Które białko szkodzi sercu?
W amerykańsko-francuskim, szeroko zakrojonym badaniu, osoby spożywające najwięcej białka zwierzęcego miały o 60 proc. podwyższone ryzyko chorób układu krążenia. Z kolei spożycie dużych ilości białka pochodzącego z orzechów i nasion powodowało aż 40 proc. spadek ryzyka.
Wiele już powiedziano na temat ograniczania spożycia tłuszczów zwierzęcych. Okazuje się jednak, że warto także uważnie wybierać źródło białka.
Takie wnioski wynikają z badania specjalistów z kalifornijskiej Loma Linda University School of Public Health oraz dwóch ośrodków francuskich, opublikowanego w piśmie "International Journal of Epidemiology".
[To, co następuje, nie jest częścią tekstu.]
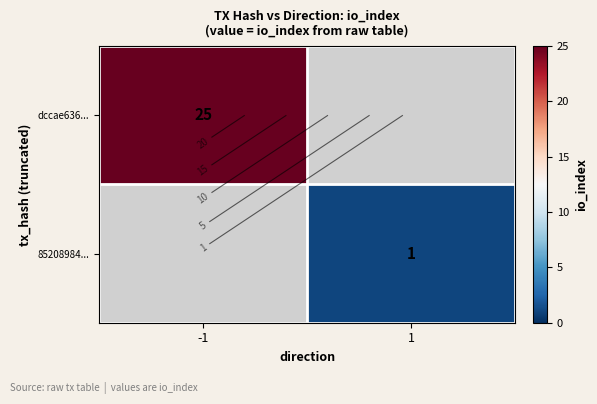

Count the dccae636... values in the range 0 to 25.

2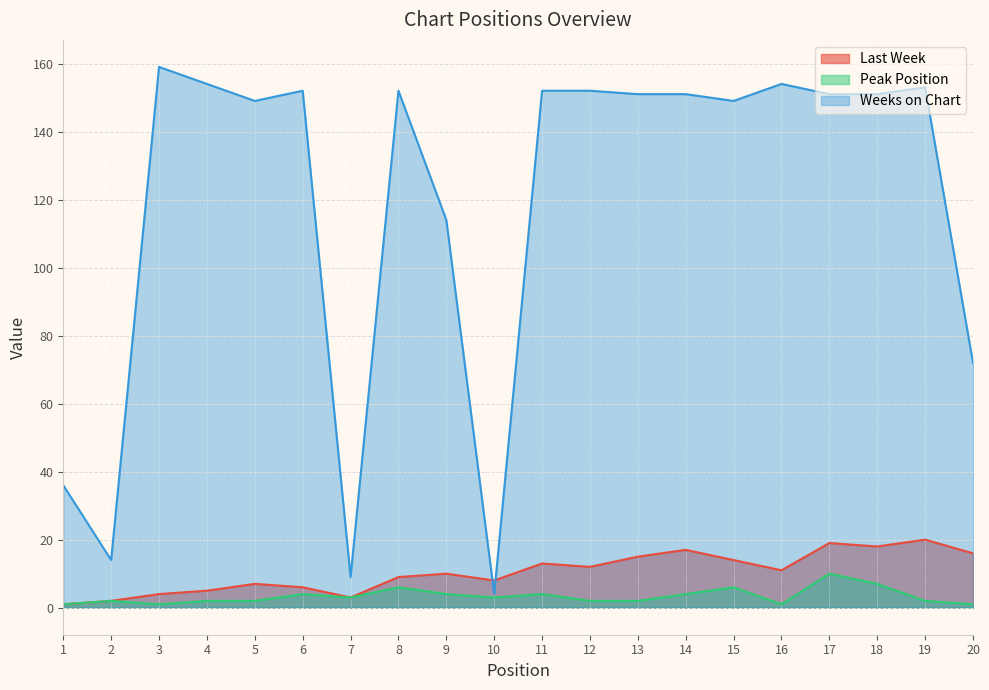

How many data points in Last Week are above 11?

9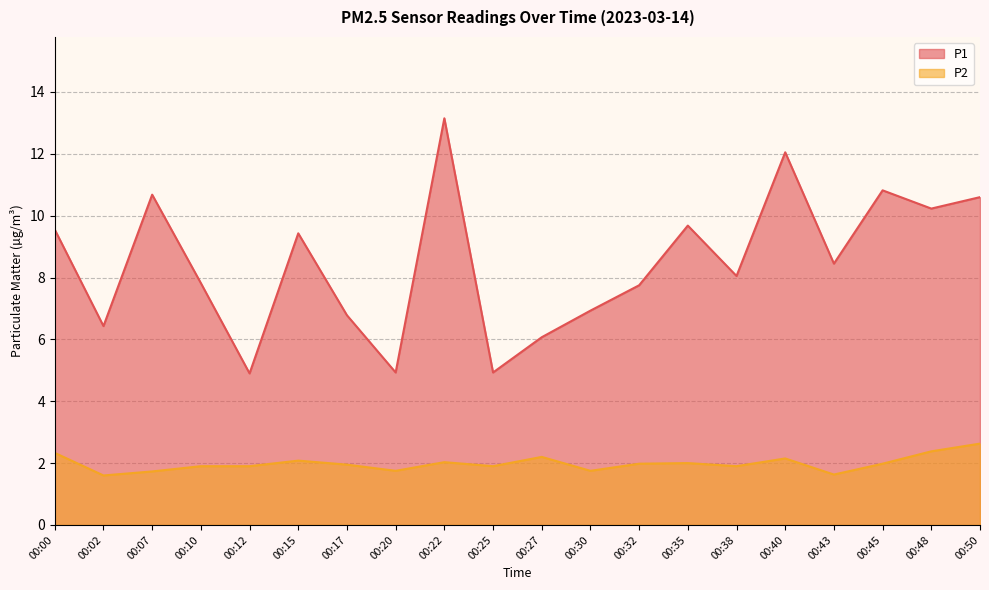

Reading left to right, list all the values displayed in this chart.

P1: 00:00=9.6	00:02=6.4	00:07=10.7	00:10=7.8	00:12=4.9	00:15=9.4	00:17=6.8	00:20=4.9	00:22=13.2	00:25=4.9	00:27=6.1	00:30=6.9	00:32=7.8	00:35=9.7	00:38=8.1	00:40=12.1	00:43=8.4	00:45=10.8	00:48=10.2	00:50=10.6
P2: 00:00=2.3	00:02=1.6	00:07=1.7	00:10=1.9	00:12=1.9	00:15=2.1	00:17=1.9	00:20=1.8	00:22=2.0	00:25=1.9	00:27=2.2	00:30=1.8	00:32=2.0	00:35=2.0	00:38=1.9	00:40=2.1	00:43=1.6	00:45=2.0	00:48=2.4	00:50=2.6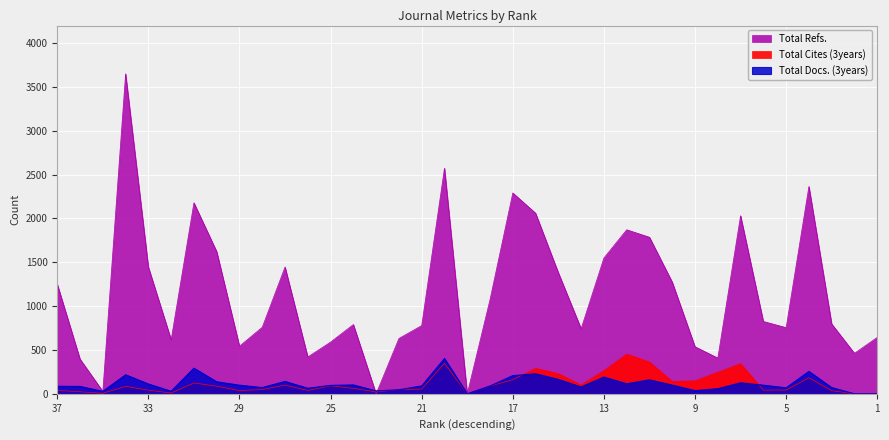

What is the approximate value of Total Docs. (3years) at 27, to the nearest 10?

140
Autorzy badania przeanalizowali dane na temat 81 tys. osób i jak twierdzą, ich projekt jest jednym z niewielu, które obok działania tłuszczów, szczegółowo sprawdzają wpływ roślinnych i zwierzęcych białek.
- Podczas gdy obecne w diecie tłuszcze to ważny element kształtujący ryzyko chorób układu krążenia, białka mogą także wywierać ważny i w dużej mierze pomijany wpływ na to ryzyko - mówi dr Gary Fraser z Linda University School of Public Health.
Naukowiec twierdzi, że razem ze swoimi kolegami od dawna podejrzewał, iż dodanie do menu orzechów i nasion chroni przed chorobami serca i naczyń, podczas gdy spożycie mięsa je podnosi.
Nowe badanie to potwierdziło i pokazało znaczenie białka. Otóż duża ilość w diecie białka pochodzącego z mięsa powodowała wzrost ryzyka zaburzeń układu krążenia aż o 60 proc. Tymczasem osoby, które spożywały duże ilości białka zawartego w orzechach i nasionach miały to ryzyko obniżone o 40 proc.
Dr Fraser zaznacza, że specjaliści od żywienia zwykle mówili tylko o "złych tłuszczach" zawartych w mięsie i "dobrych tłuszczach" w orzechach i nasionach.
- Te rezultaty sugerują, że pełen obraz prawdopodobnie obejmuje także biologiczne efekty zawartych w tych produktach białek - mówi badacz.
Nowa analiza różniła się od poprzednich projektów, które sprawdzały wpływ białek roślinnych i zwierzęcych. Nowością było szczegółowe zbadanie wpływu białka orzechów i nasion. - Badanie to sugeruje większą niejednorodność, niż taka, którą można opisać za pomocą dwóch kategorii białka roślinnego i zwierzęcego - wyjaśnia dr Frasner.
Jego zdaniem wiele jednak jeszcze pozostaje do odkrycia - np., czy do chorób układu krążenia przyczyniają się specyficzne, zawarte w białku zwierzęcym aminokwasy, albo czy białka z niektórych źródeł wpływają na znane czynniki ryzyka zaburzeń takich jak nadwaga czy nadciśnienie.